Plaintiff was on adequate notice of the defendants’ contributory negligence defense. In their Answers, each defendant explicitly stated that they would rely on the defense, along with any other “proper and provable defenses.” To claim surprise after such a declaration strains credulity. First and foremost, under the applicable rules, a party must “affirmatively state any . . . affirmative defense,” Fed. R. Civ. P. 8(c)(1), and the defendants have done that. They stated

that they intend “to rely upon any and all proper and provable affirmative defenses, including but not limited to contributory negligence . . . .” (Taylor Ans. ¶ 26; Blount Ans. ¶ 26.) Any fair reading of that paragraph should have put experienced counsel on notice that the defendants reserved their right to “rely upon . . . contributory negligence” as an affirmative defense.1

1 Virginia allows a party to rely on contributory negligence as a defense if it is pled or if it is “shown by the plaintiff’s evidence.” Va. R. Sup. Ct. 3:18(c). At the time the Answers were filed, this case was still in Virginia state court. As such, it makes sense that the defendants would state they would rely on contributory negligence if it is supported by “the presentation of evidence.” (Taylor Ans. ¶ 26; Blount Ans. ¶ 26.) In support of his position, Plaintiff cites several cases, but none relate to the facts before this court. In Pinnix v.

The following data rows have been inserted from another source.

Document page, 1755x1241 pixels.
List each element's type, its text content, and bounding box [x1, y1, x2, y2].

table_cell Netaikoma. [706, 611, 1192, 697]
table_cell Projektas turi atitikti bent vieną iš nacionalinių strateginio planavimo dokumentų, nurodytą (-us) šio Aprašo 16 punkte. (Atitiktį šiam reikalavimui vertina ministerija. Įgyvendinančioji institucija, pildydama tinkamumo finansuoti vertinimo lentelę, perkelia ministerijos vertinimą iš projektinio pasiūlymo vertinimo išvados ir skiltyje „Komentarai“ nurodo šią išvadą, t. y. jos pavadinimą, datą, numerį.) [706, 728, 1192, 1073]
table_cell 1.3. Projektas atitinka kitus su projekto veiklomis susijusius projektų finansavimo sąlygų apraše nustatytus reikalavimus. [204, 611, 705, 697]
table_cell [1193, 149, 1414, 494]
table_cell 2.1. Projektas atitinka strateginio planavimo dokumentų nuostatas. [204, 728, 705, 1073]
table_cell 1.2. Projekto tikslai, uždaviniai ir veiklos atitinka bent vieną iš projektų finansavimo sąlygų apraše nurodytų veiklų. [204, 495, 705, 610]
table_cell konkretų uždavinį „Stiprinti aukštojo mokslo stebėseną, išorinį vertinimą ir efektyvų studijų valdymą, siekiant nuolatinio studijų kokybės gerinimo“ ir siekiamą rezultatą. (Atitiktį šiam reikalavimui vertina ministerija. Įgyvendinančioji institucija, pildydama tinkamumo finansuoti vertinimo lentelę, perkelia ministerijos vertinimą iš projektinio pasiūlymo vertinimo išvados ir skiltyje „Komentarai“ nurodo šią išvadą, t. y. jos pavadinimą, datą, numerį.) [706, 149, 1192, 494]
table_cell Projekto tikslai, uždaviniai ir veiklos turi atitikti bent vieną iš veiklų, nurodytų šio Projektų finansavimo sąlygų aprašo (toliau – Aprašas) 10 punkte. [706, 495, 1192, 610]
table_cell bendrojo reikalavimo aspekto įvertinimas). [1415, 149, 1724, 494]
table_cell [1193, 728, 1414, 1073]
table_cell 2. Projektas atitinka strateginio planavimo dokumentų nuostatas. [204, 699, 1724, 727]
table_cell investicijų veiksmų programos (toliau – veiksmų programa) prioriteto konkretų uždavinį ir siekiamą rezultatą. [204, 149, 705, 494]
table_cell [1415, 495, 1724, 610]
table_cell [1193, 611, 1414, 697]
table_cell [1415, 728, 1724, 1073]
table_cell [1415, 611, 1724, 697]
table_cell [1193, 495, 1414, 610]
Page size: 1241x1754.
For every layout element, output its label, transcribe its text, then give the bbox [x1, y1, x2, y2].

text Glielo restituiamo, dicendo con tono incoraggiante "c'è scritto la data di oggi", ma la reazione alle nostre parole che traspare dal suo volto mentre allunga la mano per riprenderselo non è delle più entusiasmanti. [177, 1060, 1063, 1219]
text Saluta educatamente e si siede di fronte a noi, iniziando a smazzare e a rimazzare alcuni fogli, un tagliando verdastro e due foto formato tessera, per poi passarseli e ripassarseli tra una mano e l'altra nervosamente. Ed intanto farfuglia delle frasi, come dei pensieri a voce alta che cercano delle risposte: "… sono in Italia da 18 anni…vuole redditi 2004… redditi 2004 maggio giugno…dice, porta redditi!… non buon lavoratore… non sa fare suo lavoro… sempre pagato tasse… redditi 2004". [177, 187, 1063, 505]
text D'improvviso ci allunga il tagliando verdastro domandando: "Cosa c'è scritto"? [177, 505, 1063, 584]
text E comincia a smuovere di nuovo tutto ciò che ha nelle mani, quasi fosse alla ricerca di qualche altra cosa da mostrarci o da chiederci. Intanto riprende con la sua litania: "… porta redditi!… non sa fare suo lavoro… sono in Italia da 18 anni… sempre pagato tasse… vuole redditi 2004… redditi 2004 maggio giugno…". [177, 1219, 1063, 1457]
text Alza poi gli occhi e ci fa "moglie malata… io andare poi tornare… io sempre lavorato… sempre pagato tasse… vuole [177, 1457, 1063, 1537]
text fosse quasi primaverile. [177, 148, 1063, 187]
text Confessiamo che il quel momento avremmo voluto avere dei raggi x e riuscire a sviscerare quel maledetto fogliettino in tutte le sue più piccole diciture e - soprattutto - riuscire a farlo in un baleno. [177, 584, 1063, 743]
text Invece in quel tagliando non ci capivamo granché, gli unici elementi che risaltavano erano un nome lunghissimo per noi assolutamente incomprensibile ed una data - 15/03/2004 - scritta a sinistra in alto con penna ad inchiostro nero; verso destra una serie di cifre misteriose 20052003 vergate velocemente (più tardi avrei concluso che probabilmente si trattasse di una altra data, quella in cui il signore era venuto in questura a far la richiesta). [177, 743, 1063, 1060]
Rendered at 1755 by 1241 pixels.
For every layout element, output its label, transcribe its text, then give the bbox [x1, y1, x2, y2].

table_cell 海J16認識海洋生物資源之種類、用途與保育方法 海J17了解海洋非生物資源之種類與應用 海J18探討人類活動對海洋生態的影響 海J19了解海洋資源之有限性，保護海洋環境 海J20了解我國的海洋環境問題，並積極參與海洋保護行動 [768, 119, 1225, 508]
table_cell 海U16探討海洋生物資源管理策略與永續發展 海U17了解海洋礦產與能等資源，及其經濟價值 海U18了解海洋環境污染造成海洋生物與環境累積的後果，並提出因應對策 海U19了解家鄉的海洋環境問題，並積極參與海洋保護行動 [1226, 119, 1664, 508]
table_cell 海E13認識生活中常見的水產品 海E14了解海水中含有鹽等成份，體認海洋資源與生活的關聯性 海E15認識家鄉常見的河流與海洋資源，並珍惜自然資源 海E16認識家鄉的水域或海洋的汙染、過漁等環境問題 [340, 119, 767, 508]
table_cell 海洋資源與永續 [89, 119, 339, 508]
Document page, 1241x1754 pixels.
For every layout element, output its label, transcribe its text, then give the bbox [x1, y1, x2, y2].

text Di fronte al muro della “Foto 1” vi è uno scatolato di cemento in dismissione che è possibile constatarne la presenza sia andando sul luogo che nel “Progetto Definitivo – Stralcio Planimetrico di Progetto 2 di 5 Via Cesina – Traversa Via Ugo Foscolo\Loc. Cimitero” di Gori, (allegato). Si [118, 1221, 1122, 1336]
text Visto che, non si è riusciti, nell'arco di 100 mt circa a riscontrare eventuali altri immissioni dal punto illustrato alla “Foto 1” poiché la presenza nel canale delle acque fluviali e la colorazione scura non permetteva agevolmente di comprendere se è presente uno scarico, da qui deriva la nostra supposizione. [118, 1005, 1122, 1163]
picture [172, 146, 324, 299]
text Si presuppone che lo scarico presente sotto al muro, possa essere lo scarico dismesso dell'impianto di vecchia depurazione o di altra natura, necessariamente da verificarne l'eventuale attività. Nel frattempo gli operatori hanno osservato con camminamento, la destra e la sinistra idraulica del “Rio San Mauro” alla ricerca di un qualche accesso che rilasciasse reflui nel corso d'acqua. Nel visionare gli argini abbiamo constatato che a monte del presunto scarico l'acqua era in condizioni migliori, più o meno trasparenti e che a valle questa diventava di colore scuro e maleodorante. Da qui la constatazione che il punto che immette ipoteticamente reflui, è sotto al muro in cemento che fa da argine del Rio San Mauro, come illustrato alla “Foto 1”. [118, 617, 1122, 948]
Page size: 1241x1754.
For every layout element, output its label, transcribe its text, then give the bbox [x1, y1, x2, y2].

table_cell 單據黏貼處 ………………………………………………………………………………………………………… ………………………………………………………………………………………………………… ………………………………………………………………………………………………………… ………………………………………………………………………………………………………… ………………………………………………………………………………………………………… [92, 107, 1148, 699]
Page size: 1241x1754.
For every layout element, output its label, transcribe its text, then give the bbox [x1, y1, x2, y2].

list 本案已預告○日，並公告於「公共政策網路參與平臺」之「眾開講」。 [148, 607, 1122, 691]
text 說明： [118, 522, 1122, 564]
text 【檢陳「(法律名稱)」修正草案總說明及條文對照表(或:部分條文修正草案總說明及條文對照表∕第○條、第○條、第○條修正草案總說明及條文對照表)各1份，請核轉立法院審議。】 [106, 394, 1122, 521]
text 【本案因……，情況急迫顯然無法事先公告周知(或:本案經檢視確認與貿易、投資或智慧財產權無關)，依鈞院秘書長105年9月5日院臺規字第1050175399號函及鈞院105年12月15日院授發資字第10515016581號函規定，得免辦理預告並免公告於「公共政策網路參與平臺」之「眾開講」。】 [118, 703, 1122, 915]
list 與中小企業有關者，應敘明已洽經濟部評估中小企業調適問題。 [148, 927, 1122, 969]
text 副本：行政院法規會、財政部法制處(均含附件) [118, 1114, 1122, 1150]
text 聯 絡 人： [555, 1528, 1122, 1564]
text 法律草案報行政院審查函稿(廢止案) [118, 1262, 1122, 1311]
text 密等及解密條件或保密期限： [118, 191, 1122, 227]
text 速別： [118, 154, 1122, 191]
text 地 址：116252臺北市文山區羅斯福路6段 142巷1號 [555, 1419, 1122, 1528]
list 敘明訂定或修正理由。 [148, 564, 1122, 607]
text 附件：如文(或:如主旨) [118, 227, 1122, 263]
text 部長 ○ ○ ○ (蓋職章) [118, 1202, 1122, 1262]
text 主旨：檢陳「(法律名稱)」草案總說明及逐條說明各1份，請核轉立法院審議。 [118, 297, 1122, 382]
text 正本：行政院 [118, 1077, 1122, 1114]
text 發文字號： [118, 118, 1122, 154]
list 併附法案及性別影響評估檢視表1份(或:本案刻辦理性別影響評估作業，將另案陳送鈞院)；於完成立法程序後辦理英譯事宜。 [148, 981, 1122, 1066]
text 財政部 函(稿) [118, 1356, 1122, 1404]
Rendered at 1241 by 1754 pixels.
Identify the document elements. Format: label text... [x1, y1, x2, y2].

SSC Silver Stream Operating Co., a defendant was barred from asserting contributory negligence as an affirmative defense because it “never raised” the

defense, although it had stated in its pleadings that it “reserve[d] the right to assert any defense ‘that may become available or appear during discovery in th[e] case.’” No. 7:14-cv-161-FL, 2017 WL 4278608, at *1 (E.D.N.C. Sept. 26, 2017 (citing the record) (first alteration original)). Unlike in the present case, the defendant in Pennix failed to mention contributory negligence explicitly in its pleading; rather, it relied solely on a boilerplate “catch-all” statement. Pinnix, then, is inapposite to this case. The defendants are not relying on their reservation of all other

provable affirmative defenses; they’re relying on a defense they explicitly stated. Plaintiff also cites to Alston v. TransUnion, but his argument falls into the same blind spot. In that case, the court noted that “reserving the right to assert additional defenses . . . is not an affirmative defense.” Alston v. TransUnion, No. GJH-16-491, 2017 WL 464369, at *3 (D. Md. Feb. 1, 2017). Again, the defendants are not relying on their reservation of any other affirmative defenses “that may be supported by further investigation, discovery, or the

presentation of evidence.” They are relying on the expressly pled defense of contributory negligence. The same flaw in Plaintiff’s analysis applies to the cited cases of Long v. Welch & Rushe, Inc., 28 F. Supp. 3d 446 (D. Md. 2014), and Beasley v. Red Rock Financial Services, LLC, No. 1:14cv1497, 2015 WL 13049994 (E.D. Va. Feb. 2, 2015). Both those cases concerned an attempt to rely on a nondescript, blanket reservation of affirmative defense. That is not the case here.